Without that distinction, teams often talk about churn without naming its source.

Provenance: tie the run to its identity¶

Workflow evidence is incomplete if you cannot answer:

which config values were material
which profile or operating context shaped the run
which environment or tool identity produced the published result

That is the job of provenance.

Provenance is not a replacement for logs or benchmarks. It is the identity surface that lets you compare runs honestly when the repository alone does not explain the difference.

A small example¶

Suppose a reviewer says:

The report looks different and the workflow took longer.

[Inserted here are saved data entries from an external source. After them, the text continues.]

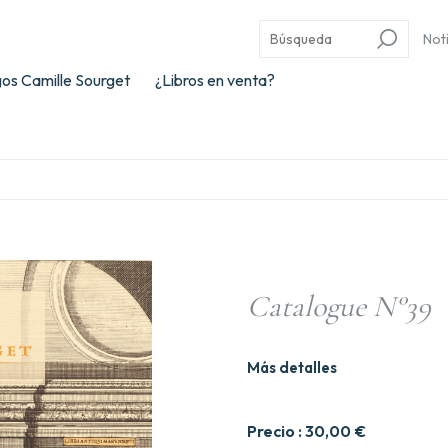
Not
os Camille Sourget
¿Libros en venta?
Catalogue N°39
Más detalles
Precio :
30,00
€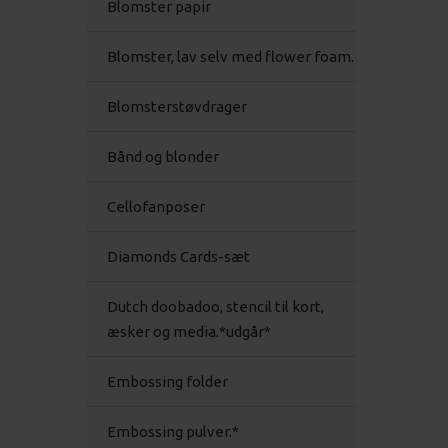
Blomster papir
Blomster, lav selv med flower foam.
Blomsterstøvdrager
Bånd og blonder
Cellofanposer
Diamonds Cards-sæt
Dutch doobadoo, stencil til kort,
æsker og media.*udgår*
Embossing folder
Embossing pulver.*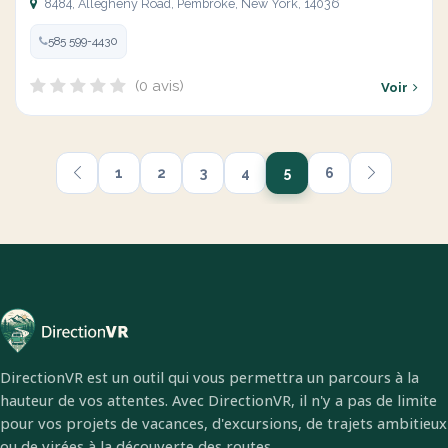
8484, Allegheny Road, Pembroke, New York, 14036
585 599-4430
(0 avis)
Voir
1
2
3
4
5
6
DirectionVR est un outil qui vous permettra un parcours à la
hauteur de vos attentes. Avec DirectionVR, il n'y a pas de limite
pour vos projets de vacances, d'excursions, de trajets ambitieux
ou de virées à la découverte des routes.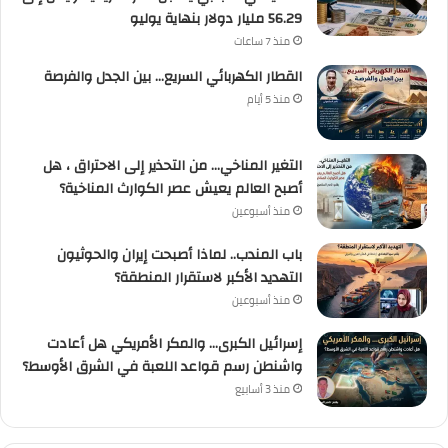
56.29 مليار دولار بنهاية يوليو
منذ 7 ساعات
القطار الكهربائي السريع… بين الجدل والفرصة
منذ 5 أيام
التغير المناخي… من التحذير إلى الاحتراق ، هل
أصبح العالم يعيش عصر الكوارث المناخية؟
منذ أسبوعين
باب المندب.. لماذا أصبحت إيران والحوثيون
التهديد الأكبر لاستقرار المنطقة؟
منذ أسبوعين
إسرائيل الكبرى… والمكر الأمريكي هل أعادت
واشنطن رسم قواعد اللعبة في الشرق الأوسط؟
منذ 3 أسابيع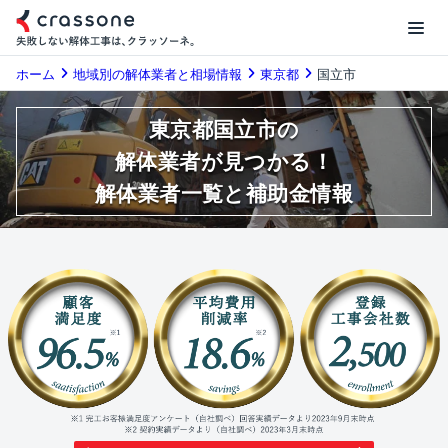
ホーム
地域別の解体業者と相場情報
東京都
国立市
東京都国立市の
解体業者が見つかる！
解体業者一覧と補助金情報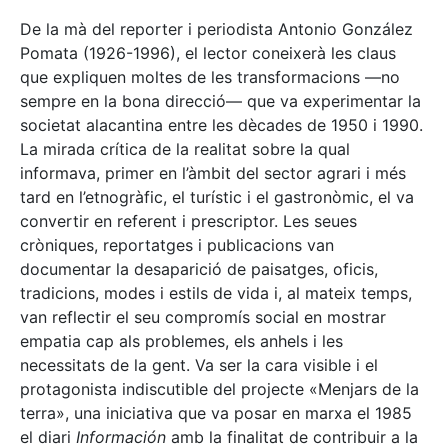
De la mà del reporter i periodista Antonio González
Pomata (1926-1996), el lector coneixerà les claus
que expliquen moltes de les transformacions —no
sempre en la bona direcció— que va experimentar la
societat alacantina entre les dècades de 1950 i 1990.
La mirada crítica de la realitat sobre la qual
informava, primer en l’àmbit del sector agrari i més
tard en l’etnogràfic, el turístic i el gastronòmic, el va
convertir en referent i prescriptor. Les seues
cròniques, reportatges i publicacions van
documentar la desaparició de paisatges, oficis,
tradicions, modes i estils de vida i, al mateix temps,
van reflectir el seu compromís social en mostrar
empatia cap als problemes, els anhels i les
necessitats de la gent. Va ser la cara visible i el
protagonista indiscutible del projecte «Menjars de la
terra», una iniciativa que va posar en marxa el 1985
el diari
Información
amb la finalitat de contribuir a la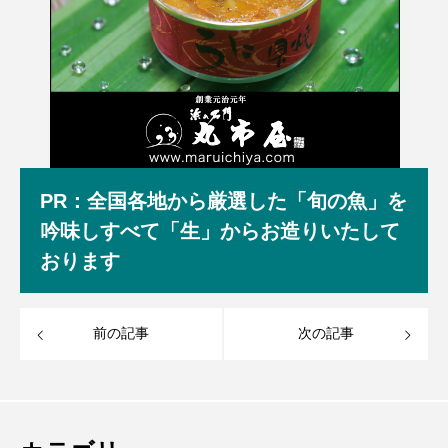
PR：全国各地から厳選した「旬の魚」を
吟味しすべて「生」からお造りいたして
おります
前の記事
次の記事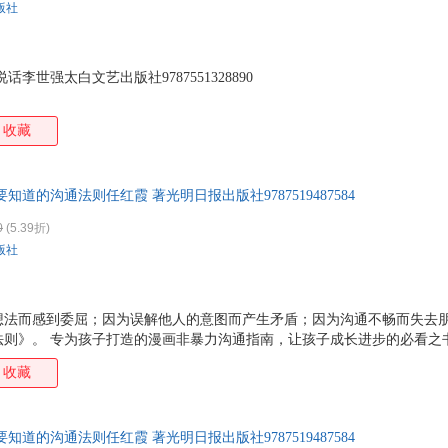
版社
李世强太白文艺出版社9787551328890
收藏
知道的沟通法则任红霞 著光明日报出版社9787519487584
0
(5.39折)
版社
想法而感到委屈；因为误解他人的意图而产生矛盾；因为沟通不畅而失去
法则》。 专为孩子打造的漫画非暴力沟通指南，让孩子成长进步的必看之
脱怯场、社恐，学会表达。 简单有效的高情商沟通法，轻松避免90%的冲
收藏
语言讲透沟通的核心法则。让孩子直观地看到不同沟通方式带来的不同结
何清晰地表达自己的想法；如何倾听他人的意见、如何在冲突中保持冷静；
；如何倾听别人的想法…… 会沟通的孩子更有竞争力。让孩子能够更好地
知道的沟通法则任红霞 著光明日报出版社9787519487584
和支持。能够和小伙伴愉快地玩耍，能够和老师顺畅地交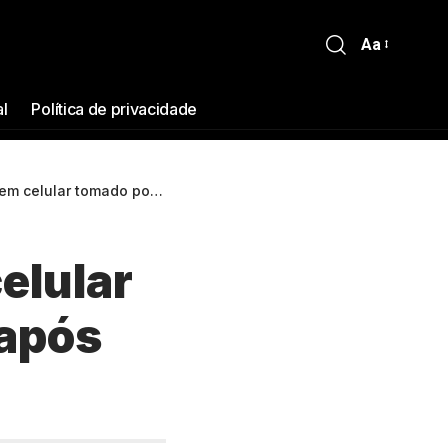
Aa
al
Política de privacidade
 por David Almeida após questionamento
elular
 após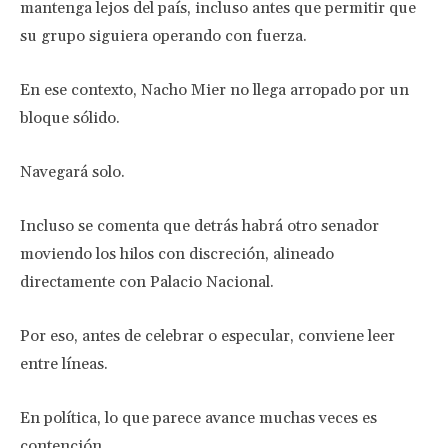
mantenga lejos del país, incluso antes que permitir que
su grupo siguiera operando con fuerza.
En ese contexto, Nacho Mier no llega arropado por un
bloque sólido.
Navegará solo.
Incluso se comenta que detrás habrá otro senador
moviendo los hilos con discreción, alineado
directamente con Palacio Nacional.
Por eso, antes de celebrar o especular, conviene leer
entre líneas.
En política, lo que parece avance muchas veces es
contención.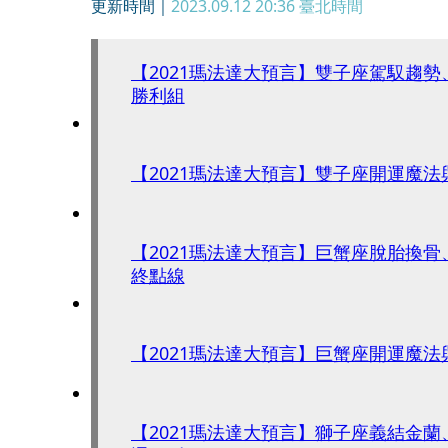
更新時間｜
2023.09.12 20:36
臺北時間
【2021瑪法達大預言】雙子座駕馭趨
勝利組
【2021瑪法達大預言】雙子座開運魔法
【2021瑪法達大預言】巨蟹座脫胎換
終點線
【2021瑪法達大預言】巨蟹座開運魔法
【2021瑪法達大預言】獅子座義結金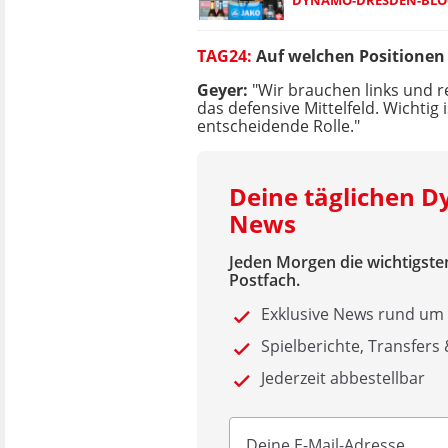
DYNAMO-DRESDEN-BLOG:
TAG24:
Auf welchen Positionen
Geyer:
"Wir brauchen links und r
das defensive Mittelfeld. Wichtig 
entscheidende Rolle."
Deine täglichen 
News
Jeden Morgen die wichtigsten
Postfach.
Exklusive News rund um
Spielberichte, Transfers
Jederzeit abbestellbar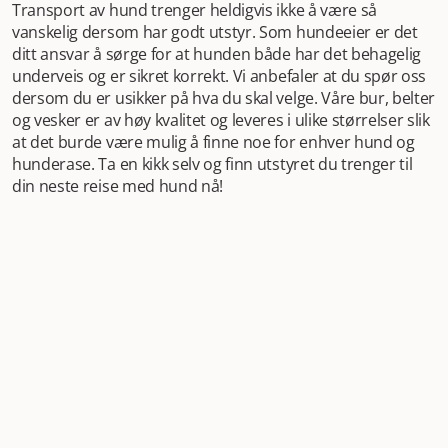
Transport av hund trenger heldigvis ikke å være så
vanskelig dersom har godt utstyr. Som hundeeier er det
ditt ansvar å sørge for at hunden både har det behagelig
underveis og er sikret korrekt. Vi anbefaler at du spør oss
dersom du er usikker på hva du skal velge. Våre bur, belter
og vesker er av høy kvalitet og leveres i ulike størrelser slik
at det burde være mulig å finne noe for enhver hund og
hunderase. Ta en kikk selv og finn utstyret du trenger til
din neste reise med hund nå!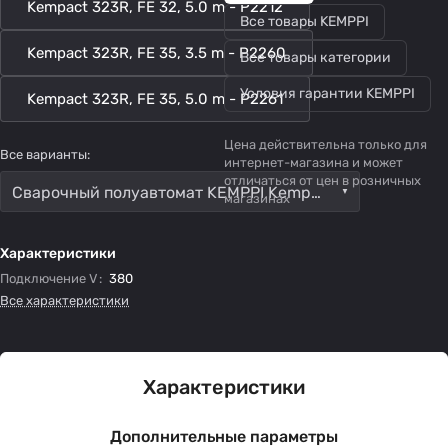
Kempact 323R, FE 32, 5.0 m - P2212
Все товары KEMPPI
Kempact 323R, FE 35, 3.5 m - P2260
Все товары категории
Условия гарантии KEMPPI
Kempact 323R, FE 35, 5.0 m - P2261
Цена действительна только для
Все варианты:
интернет-магазина и может
отличаться от цен в розничных
Сварочный полуавтомат KEMPPI Kempact 323R Kempact 323R, FE 35, 5.0 m - P2261
магазинах
Характеристики
Подключение V
:
380
Все характеристики
Характеристики
Дополнительные параметры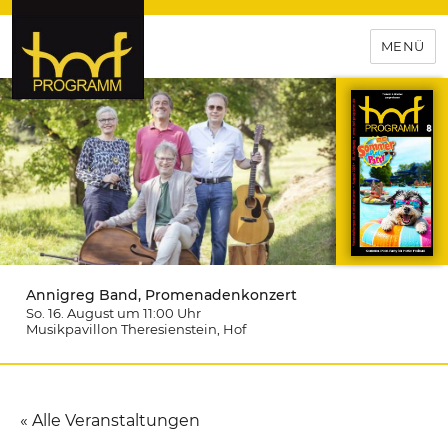
MENÜ
hof-programm – das
Veranstaltungsportal für
Hochfranken
Annigreg Band, Promenadenkonzert
So. 16. August um 11:00
Uhr
Musikpavillon Theresienstein
, Hof
« Alle Veranstaltungen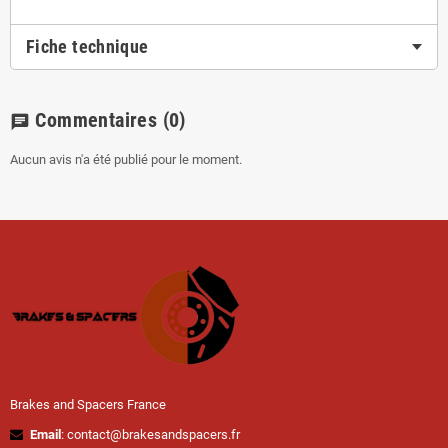
Fiche technique
Commentaires
(0)
chat
Aucun avis n'a été publié pour le moment.
Brakes and Spacers France
Email
: contact@brakesandspacers.fr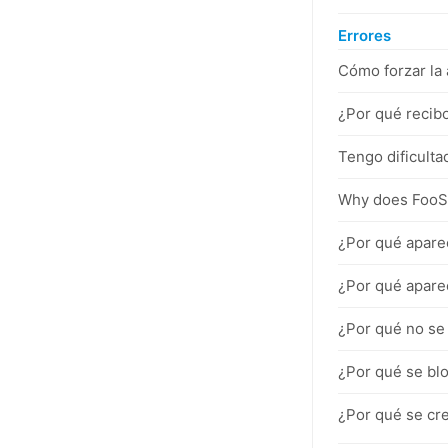
Errores
Cómo forzar la
¿Por qué recibo
Tengo dificulta
Why does FooSa
¿Por qué aparec
¿Por qué aparec
¿Por qué no se
¿Por qué se blo
¿Por qué se cr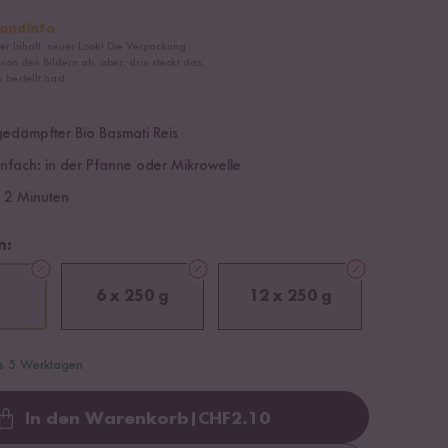
andinfo
er Inhalt, neuer Look! Die Verpackung
 von den Bildern ab, aber: drin steckt das,
 bestellt hast.
edämpfter Bio Basmati Reis
infach: in der Pfanne oder Mikrowelle
r 2 Minuten
n:
6 x 250 g
12 x 250 g
is 5 Werktagen
In den Warenkorb
|
CHF
2.10
Loading...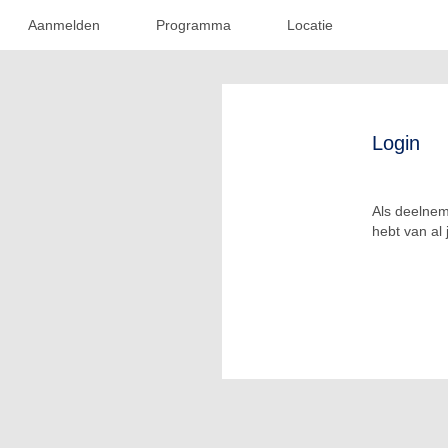
Aanmelden
Programma
Locatie
Login
Als deelnem
hebt van al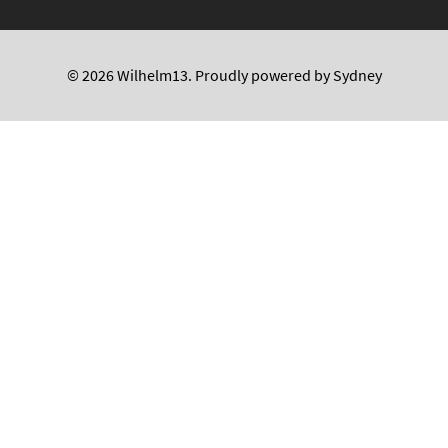
© 2026 Wilhelm13. Proudly powered by
Sydney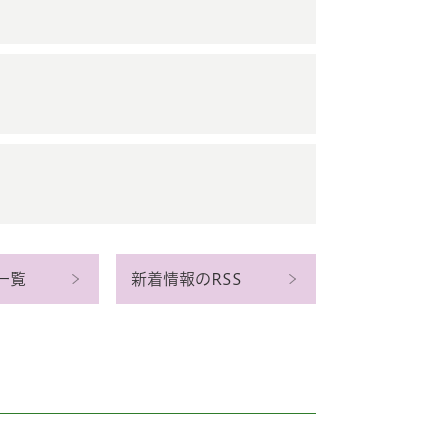
一覧
新着情報のRSS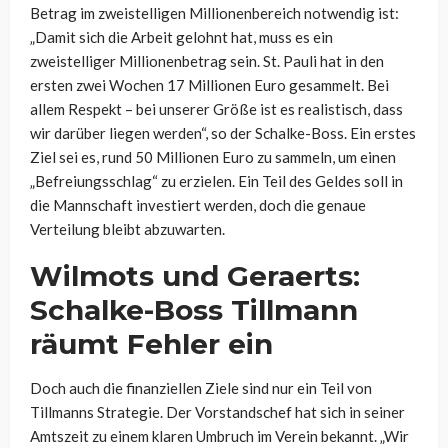
Betrag im zweistelligen Millionenbereich notwendig ist:
„Damit sich die Arbeit gelohnt hat, muss es ein
zweistelliger Millionenbetrag sein. St. Pauli hat in den
ersten zwei Wochen 17 Millionen Euro gesammelt. Bei
allem Respekt – bei unserer Größe ist es realistisch, dass
wir darüber liegen werden“, so der Schalke-Boss. Ein erstes
Ziel sei es, rund 50 Millionen Euro zu sammeln, um einen
„Befreiungsschlag“ zu erzielen. Ein Teil des Geldes soll in
die Mannschaft investiert werden, doch die genaue
Verteilung bleibt abzuwarten.
Wilmots und Geraerts:
Schalke-Boss Tillmann
räumt Fehler ein
Doch auch die finanziellen Ziele sind nur ein Teil von
Tillmanns Strategie. Der Vorstandschef hat sich in seiner
Amtszeit zu einem klaren Umbruch im Verein bekannt. „Wir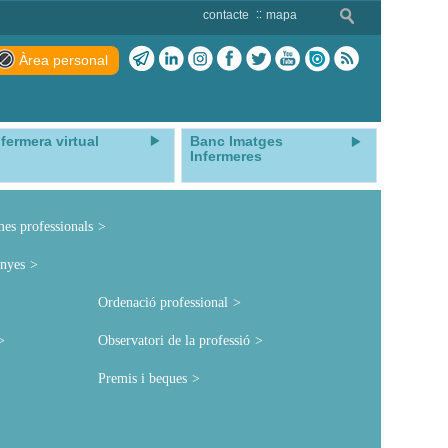
contacte
mapa
Àrea personal
nfermera virtual
Banc Imatges
Infermeres
mes professionals
nyes
Ordenació professional
Observatori de la professió
Premis i beques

A good evidence route might be:

snakemake --summary to confirm what rebuilt
snakemake --list-changes input code params to classify the rerun cause
one matching benchmark file for the slowest rule family
one matching rule log for the suspicious target
publish/v1/provenance.json if the change still cannot be explained

That route is short, and every step has a reason.

What good observability looks like¶

Good observability is:

rule-local when debugging one failure
workflow-level when explaining changed state
stable enough that teams can compare runs over time
cheap enough that nobody removes it as soon as pressure rises

Bad observability usually looks like one of these:

giant shared logs with no rule ownership
benchmark files nobody reads or reviews
summaries collected but never compared to a claim
provenance missing when context differences are the real suspect

Keep this standard¶

Before adding a new evidence surface, finish this sentence:

We need this artifact because it answers this review question better than the artifacts we already have.

If you cannot finish that sentence, the workflow probably needs a clearer reading route more than it needs another file.